11. Electrostatic shielding material: Adding metal nanoparticles to chemical fibre products can solve its electrostatic problem and improve its safety. Adding metal nano-powder to organic glass or other polymer materials can realize electrostatic shielding and improve the transmittance. It is expected that there will be great development prospects in household appliances, electronic shielding and other industries.
12. Medical Material: From the current research results, metal nano-powders will be used in medical imaging, drug carrier, cell staining, cell separation, disinfection and sterilization in the future.

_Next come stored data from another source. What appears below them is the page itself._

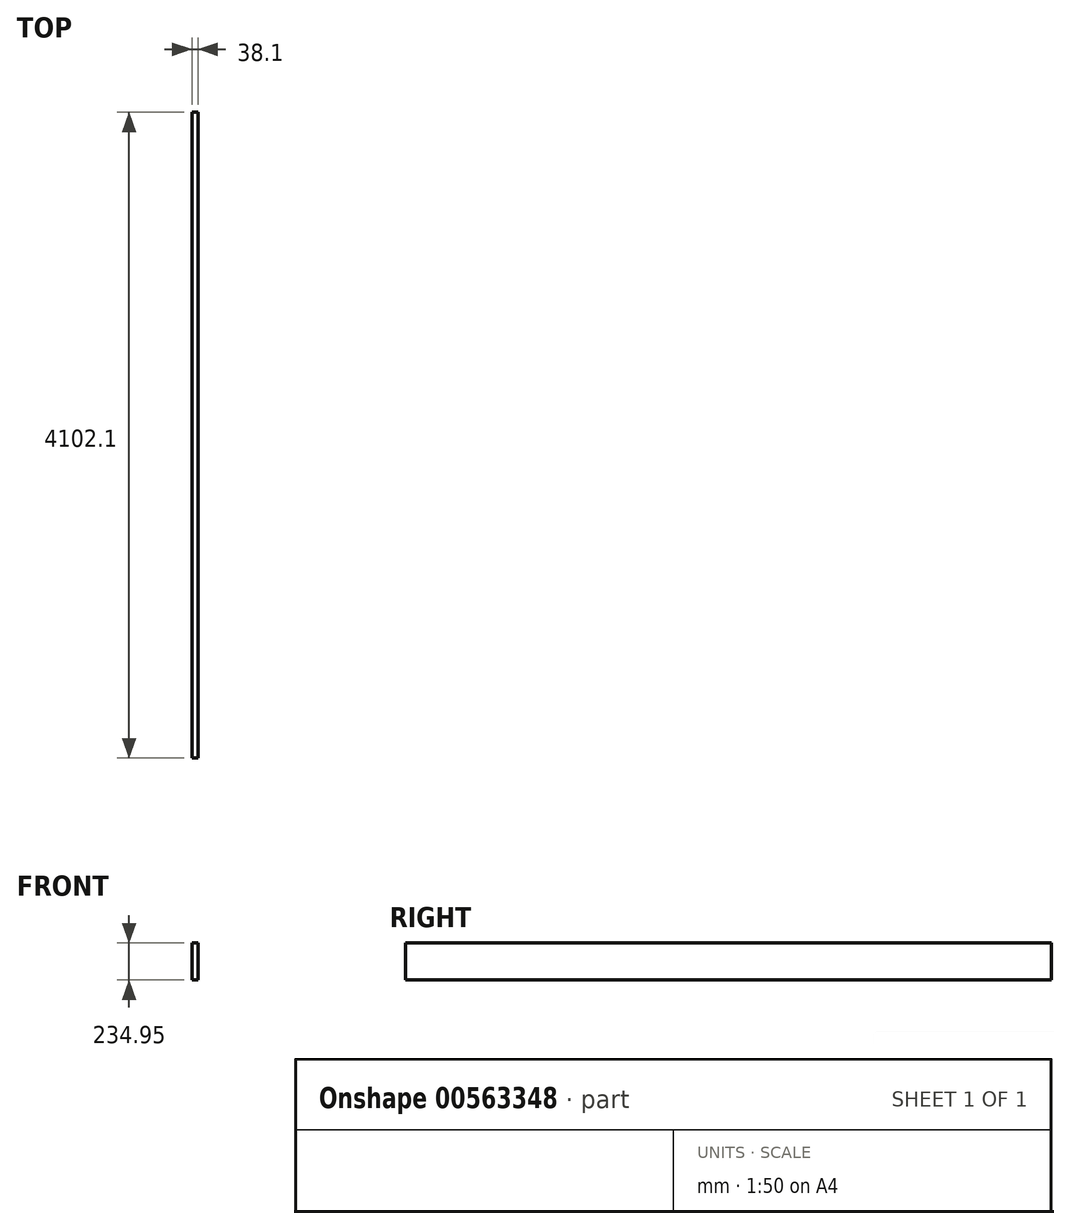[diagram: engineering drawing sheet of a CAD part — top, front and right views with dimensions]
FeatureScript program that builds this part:
annotation { "Feature Type Name" : "Feature", "Feature Type Description" : "" }
export const myFeature = defineFeature(function(context is Context, id is Id, definition is map)
    precondition{}
    {
        {
            var Q0;
            Q0=qCreatedBy(makeId("Top.planeOp"),FACE);
            var sketch = newSketch(context, id + "F0", { "sketchPlane" : qUnion([Q0])});
            skLineSegment(sketch, "E0.bottom", {"start": v(19.05, -2051.05) * mm, "end": v(-19.05, -2051.05) * mm});
            skLineSegment(sketch, "E0.top", {"start": v(19.05, 2051.05) * mm, "end": v(-19.05, 2051.05) * mm});
            skLineSegment(sketch, "E0.left", {"start": v(19.05, -2051.05) * mm, "end": v(19.05, 2051.05) * mm});
            skLineSegment(sketch, "E0.right", {"start": v(-19.05, -2051.05) * mm, "end": v(-19.05, 2051.05) * mm});
            skPoint(sketch, "E0.middle", {"position": v(0, 0) * mm});
            skSolve(sketch);
        }
        {
            var Q0;
            Q0 = qSketchRegion(id + "F0", true);
            extrude(context, id + "F1", {"entities" : qUnion([Q0]), "depth" : 234.95 * mm, "offsetDistance" : 25.4 * mm});
        }
    });
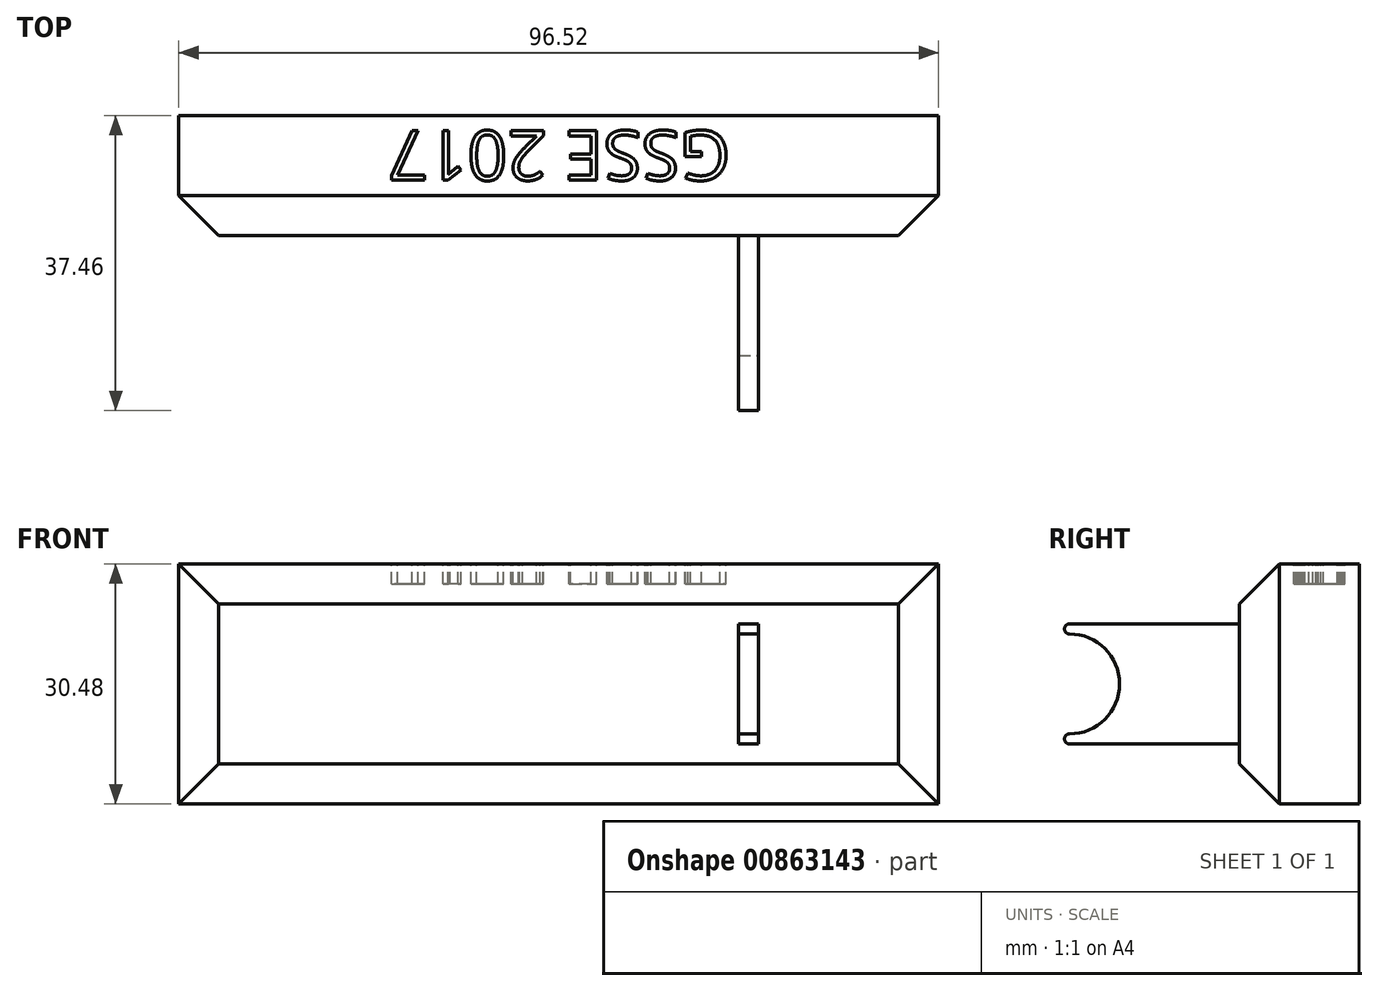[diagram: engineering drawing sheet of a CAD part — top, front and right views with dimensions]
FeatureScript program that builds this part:
annotation { "Feature Type Name" : "Feature", "Feature Type Description" : "" }
export const myFeature = defineFeature(function(context is Context, id is Id, definition is map)
    precondition{}
    {
        {
            var Q0;
            Q0=qCreatedBy(makeId("Front.planeOp"),FACE);
            var sketch = newSketch(context, id + "F0", { "sketchPlane" : qUnion([Q0])});
            skLineSegment(sketch, "E0.bottom", {"start": v(48.26, -15.24) * mm, "end": v(-48.26, -15.24) * mm});
            skLineSegment(sketch, "E0.top", {"start": v(48.26, 15.24) * mm, "end": v(-48.26, 15.24) * mm});
            skLineSegment(sketch, "E0.left", {"start": v(48.26, -15.24) * mm, "end": v(48.26, 15.24) * mm});
            skLineSegment(sketch, "E0.right", {"start": v(-48.26, -15.24) * mm, "end": v(-48.26, 15.24) * mm});
            skPoint(sketch, "E0.middle", {"position": v(0, 0) * mm});
            skSolve(sketch);
        }
        {
            var Q0;
            Q0=makeQuery(id+"F0.imprint","IMPRINT",FACE,{"disambiguationData":[TD([[makeQuery(id+"F0.imprint","IMPRINT",EDGE,{"derivedFrom":sQuery(id+"F0.wireOp",EDGE,"E0.bottom")}),-1.0]])]});
            extrude(context, id + "F1", {"entities" : qUnion([Q0]), "depth" : 15.24 * mm, "offsetDistance" : 25.4 * mm});
        }
        {
            var Q0;
            Q0=makeQuery(id+"F1.opExtrude","CAP_EDGE",EDGE,{"disambiguationData":[OSD([sQuery(id+"F0.wireOp",EDGE,"E0.right")])],"isStart":false});
            var Q1;
            Q1=makeQuery(id+"F1.opExtrude","CAP_EDGE",EDGE,{"disambiguationData":[OSD([sQuery(id+"F0.wireOp",EDGE,"E0.top")])],"isStart":false});
            var Q2;
            Q2=makeQuery(id+"F1.opExtrude","CAP_EDGE",EDGE,{"disambiguationData":[OSD([sQuery(id+"F0.wireOp",EDGE,"E0.bottom")])],"isStart":false});
            var Q3;
            Q3=makeQuery(id+"F1.opExtrude","CAP_EDGE",EDGE,{"disambiguationData":[OSD([sQuery(id+"F0.wireOp",EDGE,"E0.left")])],"isStart":false});
            chamfer(context, id + "F2", {"entities" : qUnion([Q0, Q1, Q2, Q3]), "width" : 5.08 * mm, "tangentPropagation" : true});
        }
        {
            var Q0;
            Q0=makeQuery(id+"F1.opExtrude","SWEPT_FACE",FACE,{"disambiguationData":[OSD([sQuery(id+"F0.wireOp",EDGE,"E0.left")])]});
            cPlane(context, id + "F3", {"entities" : qUnion([Q0]), "cplaneType" : CPlaneType.OFFSET, "offset" : 22.86 * mm, "oppositeDirection" : true, "width" : 152.4 * mm, "height" : 152.4 * mm});
        }
        {
            var Q0;
            Q0=qCreatedBy(id+"F3.planeOp",FACE);
            var sketch = newSketch(context, id + "F4", { "sketchPlane" : qUnion([Q0])});
            skLineSegment(sketch, "E1.bottom", {"start": v(-15.24, 7.62) * mm, "end": v(-33.02, 7.62) * mm});
            skLineSegment(sketch, "E1.top", {"start": v(-15.24, -7.62) * mm, "end": v(-33.02, -7.62) * mm});
            skLineSegment(sketch, "E1.left", {"start": v(-15.24, 7.62) * mm, "end": v(-15.24, -7.62) * mm});
            skLineSegment(sketch, "E1.right", {"start": v(-33.02, 7.62) * mm, "end": v(-33.02, -7.62) * mm});
            skPoint(sketch, "E1.middle", {"position": v(-24.13, 0) * mm});
            skLineSegment(sketch, "E2", {"start": v(-33.02, -7.62) * mm, "end": v(-36.83, -7.62) * mm});
            skLineSegment(sketch, "E3", {"start": v(-33.02, 7.62) * mm, "end": v(-36.83, 7.62) * mm});
            skCircle(sketch, "E4", {"center": v(-36.83, -6.99) * mm, "radius": 0.64 * mm});
            skCircle(sketch, "E5", {"center": v(-36.83, 6.99) * mm, "radius": 0.64 * mm});
            skLineSegment(sketch, "E6", {"start": v(-36.83, -6.99) * mm, "end": v(-36.83, -6.35) * mm});
            skLineSegment(sketch, "E7", {"start": v(-36.83, 6.99) * mm, "end": v(-36.83, 6.35) * mm});
            skArc(sketch, "E8", {"start": v(-36.83, -6.35) * mm, "mid": v(-30.48, 0) * mm, "end": v(-36.83, 6.35) * mm});
            skSolve(sketch);
        }
        {
            var Q0;
            Q0=makeQuery(id+"F4.imprint","IMPRINT",FACE,{"disambiguationData":[TD([[makeQuery(id+"F4.imprint","IMPRINT",EDGE,{"derivedFrom":sQuery(id+"F4.wireOp",EDGE,"E1.bottom")}),1.0]])]});
            var Q1;
            {var subQ0=sQuery(id+"F4.wireOp",EDGE,"E4");var subQ1=makeQuery(id+"F4.imprint","INTERSECT",VERTEX,{"derivedFrom":[sQuery(id+"F4.wireOp",EDGE,"E2"),subQ0]});Q1=makeQuery(id+"F4.imprint","IMPRINT",FACE,{"disambiguationData":[TD([[makeQuery(id+"F4.imprint","IMPRINT",EDGE,{"disambiguationData":[TD([[subQ1,1.0]])],"derivedFrom":subQ0}),1.0]])]});}
            var Q2;
            {var subQ0=sQuery(id+"F4.wireOp",EDGE,"E2");Q2=makeQuery(id+"F4.imprint","IMPRINT",FACE,{"disambiguationData":[TD([[makeQuery(id+"F4.imprint","IMPRINT",EDGE,{"derivedFrom":subQ0}),-1.0]])]});}
            var Q3;
            {var subQ0=sQuery(id+"F4.wireOp",EDGE,"E5");var subQ1=makeQuery(id+"F4.imprint","INTERSECT",VERTEX,{"derivedFrom":[sQuery(id+"F4.wireOp",EDGE,"E3"),subQ0]});Q3=makeQuery(id+"F4.imprint","IMPRINT",FACE,{"disambiguationData":[TD([[makeQuery(id+"F4.imprint","IMPRINT",EDGE,{"disambiguationData":[TD([[subQ1,-1.0]])],"derivedFrom":subQ0}),1.0]])]});}
            var Q4;
            {var subQ0=sQuery(id+"F4.wireOp",EDGE,"E3");Q4=makeQuery(id+"F4.imprint","IMPRINT",FACE,{"disambiguationData":[TD([[makeQuery(id+"F4.imprint","IMPRINT",EDGE,{"derivedFrom":subQ0}),1.0]])]});}
            extrude(context, id + "F5", {"entities" : qUnion([Q0, Q1, Q2, Q3, Q4]), "operationType" : NewBodyOperationType.ADD, "oppositeDirection" : true, "depth" : 2.54 * mm, "offsetDistance" : 25.4 * mm});
        }
        {
            var Q0;
            Q0=makeQuery(id+"F1.opExtrude","SWEPT_FACE",FACE,{"disambiguationData":[OSD([sQuery(id+"F0.wireOp",EDGE,"E0.left")])]});
            cPlane(context, id + "F6", {"entities" : qUnion([Q0]), "cplaneType" : CPlaneType.OFFSET, "offset" : 49.53 * mm, "oppositeDirection" : true, "width" : 152.4 * mm, "height" : 152.4 * mm});
        }
        {
            var Q0;
            Q0=makeQuery(id+"F1.opExtrude","SWEPT_FACE",FACE,{"disambiguationData":[OSD([sQuery(id+"F0.wireOp",EDGE,"E0.top")])]});
            var sketch = newSketch(context, id + "F7", { "sketchPlane" : qUnion([Q0])});
            skText(sketch, "E9", { "text": "GSSE 2017\n", "fontName": "OpenSans-Regular.ttf"});
            const initialGuessF7  = {"E9": [0.0218, -0.00192, -1, 0, 0.00635]};
            skSetInitialGuess(sketch, initialGuessF7);
            skSolve(sketch);
        }
        {
            var Q0;
            Q0 = qSketchRegion(id + "F7", true);
            extrude(context, id + "F8", {"entities" : qUnion([Q0]), "operationType" : NewBodyOperationType.REMOVE, "oppositeDirection" : true, "depth" : 2.54 * mm, "offsetDistance" : 25.4 * mm});
        }
    });
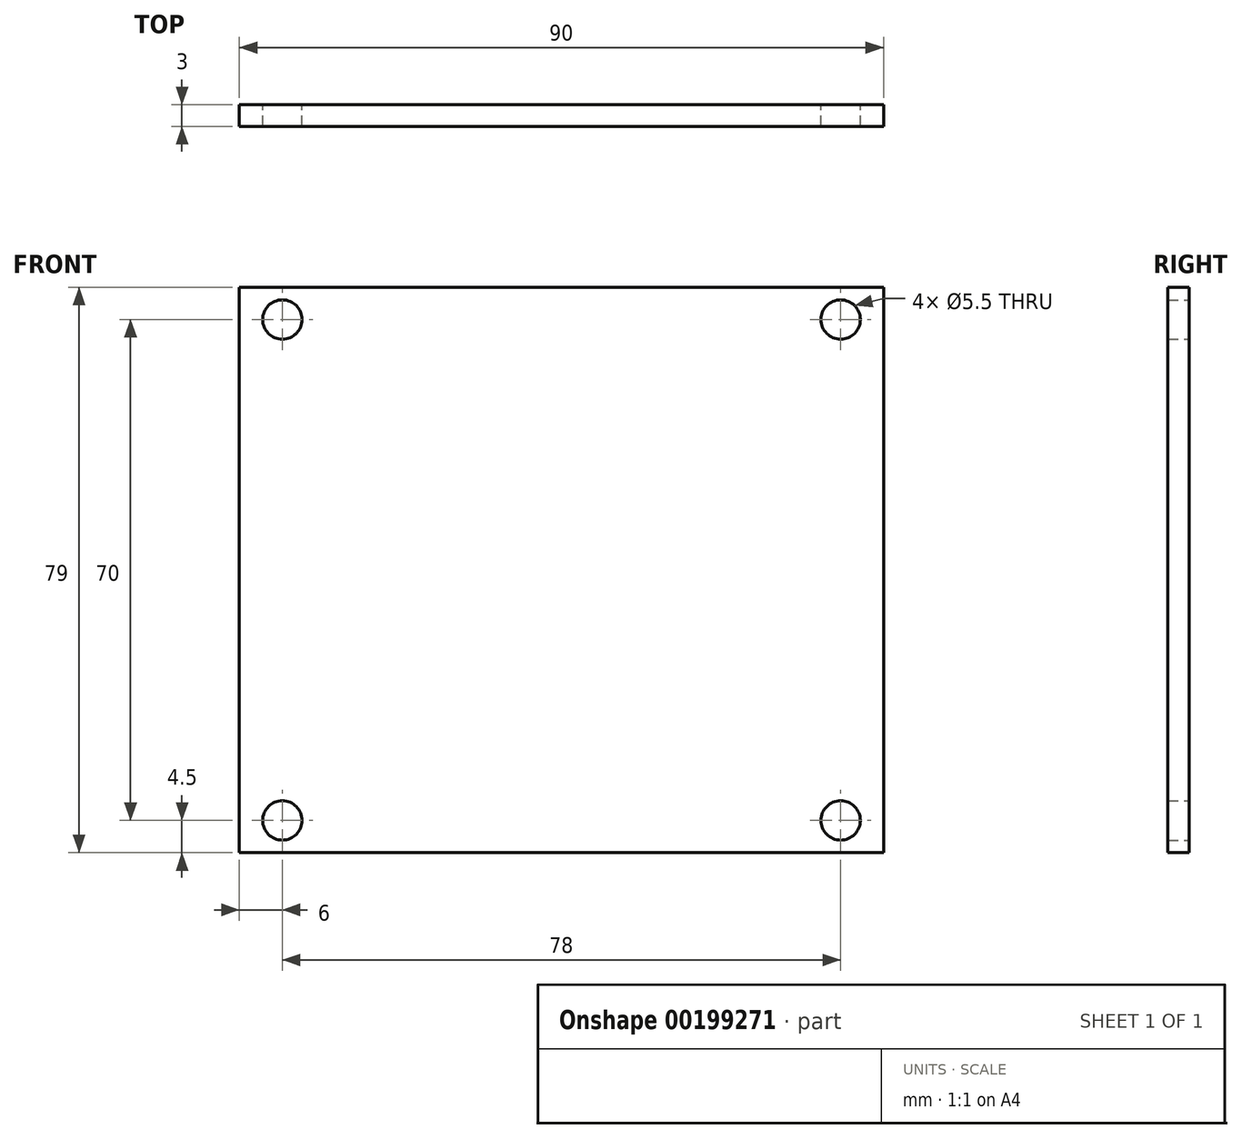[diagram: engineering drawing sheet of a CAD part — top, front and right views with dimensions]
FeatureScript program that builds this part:
annotation { "Feature Type Name" : "Feature", "Feature Type Description" : "" }
export const myFeature = defineFeature(function(context is Context, id is Id, definition is map)
    precondition{}
    {
        {
            var Q0;
            Q0=qCreatedBy(makeId("Front.planeOp"),FACE);
            var sketch = newSketch(context, id + "F0", { "sketchPlane" : qUnion([Q0])});
            skLineSegment(sketch, "E0.bottom", {"start": v(-45, 39.5) * mm, "end": v(45, 39.5) * mm});
            skLineSegment(sketch, "E0.top", {"start": v(-45, -39.5) * mm, "end": v(45, -39.5) * mm});
            skLineSegment(sketch, "E0.left", {"start": v(-45, 39.5) * mm, "end": v(-45, -39.5) * mm});
            skLineSegment(sketch, "E0.right", {"start": v(45, 39.5) * mm, "end": v(45, -39.5) * mm});
            skPoint(sketch, "E0.middle", {"position": v(0, 0) * mm});
            skLineSegment(sketch, "E1", {"start": v(0, 39.5) * mm, "end": v(0, -39.5) * mm, "construction": true});
            skLineSegment(sketch, "E2", {"start": v(-45, 0) * mm, "end": v(45, 0) * mm, "construction": true});
            skCircle(sketch, "E3", {"center": v(-39, 35) * mm, "radius": 2.75 * mm});
            skCircle(sketch, "E4.MirrorC", {"center": v(39, 35) * mm, "radius": 2.75 * mm});
            skCircle(sketch, "E5.MirrorC", {"center": v(-39, -35) * mm, "radius": 2.75 * mm});
            skCircle(sketch, "E6.MirrorC", {"center": v(39, -35) * mm, "radius": 2.75 * mm});
            skSolve(sketch);
        }
        {
            var Q0;
            Q0 = qSketchRegion(id + "F0", true);
            extrude(context, id + "F1", {"entities" : qUnion([Q0]), "depth" : 3 * mm});
        }
    });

13. Additive Materials for Nanocomposites: Nanocomposites are new composites made of metal nanoparticles and polymer or ceramic materials. Their properties can be greatly improved. For example, when Fe ultrafine particles are coated with a polymer layer of 5-20 nm, a large number of proteins or enzymes can be immobilized to control biochemical reactions, which can be used in biochemical technology and enzyme engineering. The sintering temperature of powder metallurgy products and high temperature ceramics products can be greatly reduced by using sintering additives made of nano-nickel powder and aluminium powder.
14. Metal Nano-lubricating additives: Because most of the actual mechanical equipment are metal friction pairs, and only the expansion coefficient of solid lubricants containing nano-metal powder is close to that of metal friction pairs, and metal nano-powder has good thermal conductivity, therefore, the lubricating additives containing metal nano-powder have a wider application range. 。 The research shows that the products of metal Nano-lubricating additives have the following characteristics: (1) super-strong anti-wear performance, prolonging the service life of equipment by 2-3 times, prolonging the replacement cycle of lubricating oil, saving about 40% of lubricating oil consumption, greatly reducing the maintenance of equipment and the replacement times of components; (2) remarkable energy saving and efficiency enhancement, which can increase the utilization rate of fuel oil by 1. 0-32%, increase the power of engine by 20%; (3) reduce the temperature of engine parts, reduce the mechanical noise, reduce the pollution of exhaust gas and black smoke of vehicles, and effectively prevent the phenomena of shivering and burning oil caused by old or overloaded machinery and equipment; (4) excellent thermal stability, which can make machinery in hot summer. Maintaining the minimum temperature and stable operation required by the equipment can also make the engine start quickly in cold winter, run easily, and start current is small; (5) It has excellent oil solubility, increases the various properties of lubricating oil, and prolongs the deformation, aging and embrittlement time of oil seal, rubber and plastic pad. Because most of the mechanical equipment involves the lubrication of friction pairs, and the use of nano-lubrication additives represents the future development trend, it is expected that nano-lubrication additives products will also be one of the main consumption markets of metal nano-powders in the future.
With the further understanding of the properties of metal nano-powders, more application markets will be developed. In addition, the application of metal compound nano-powder is more. Here are no more examples.